Venezuela muestra los signos de la decadencia institucional prematura, tras decenios con una inflación de más de dos dígitos, una demolición de su infraestructura física y una “descapitalización” moral, constituyen una realidad inocultable del deterioro económico y social.
Lo terrible de ese contexto es el riesgo de que sus males se propaguen de modo irreversible, pues la geopolítica del mundo ya no está en manos de gobiernos de los países llamados potencia con poder de influencia global, está indisolublemente vinculada con realidades locales producto de la debilidad institucional de las zonas conflictivas del mundo.

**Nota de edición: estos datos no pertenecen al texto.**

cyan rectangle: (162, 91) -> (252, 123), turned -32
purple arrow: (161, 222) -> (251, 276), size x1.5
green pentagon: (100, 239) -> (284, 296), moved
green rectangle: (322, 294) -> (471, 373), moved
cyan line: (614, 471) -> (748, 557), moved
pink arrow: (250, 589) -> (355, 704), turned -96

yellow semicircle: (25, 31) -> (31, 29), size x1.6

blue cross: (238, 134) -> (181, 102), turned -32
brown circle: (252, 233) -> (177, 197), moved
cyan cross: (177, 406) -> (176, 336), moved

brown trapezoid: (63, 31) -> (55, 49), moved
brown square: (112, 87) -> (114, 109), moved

El mundo de hoy responde a una lógica compleja donde los estados aparecen con un rol disminuido frente a las autonomías de actores cada vez más activos con dinámica propia local e impacto mundial.
Es un desafío para la democracia enfrentar una realidad que pueda estar sujeta a acuerdos entre los actores locales con poder e influencia.
Los nuevos actores con poder para administrar sus intereses en un contexto mundial, desde un escenario local, se benefician de las ventajas derivadas de las creencias, la economía, el estado, la mundialización y lo sagrado.
Interpretaciones simplistas e imaginario local con impacto mundial
Las interpretaciones simplistas tienen hoy en día un impacto más allá de lo marginal. Son los terrenos fértiles que permiten a los emprendedores de la ideología, de la política, de la economía,…, de lo social, jugar con las emociones y extraer rentas comprometiendo socialmente a un país.
Todos estos eventos poco visibles de la experiencia cotidiana influyen mucho más de lo que uno puede imaginar.
Una buena intención de política pública, además de la posibilidad de crear incentivos perversos, puede transmutar un comportamiento cívico fundado en la moral por otro contaminado de los efectos nocivos de la mercantilización de la conducta humana. Estos son dominios en los cuales la responsabilidad moral de los actores con poder e influencia local son decisivos en el logro de un consenso para el restablecimiento de la democracia y de la reconstrucción económica del país.
(*) Profesor del Doctorado de Economía de la Universidad de Carabobo.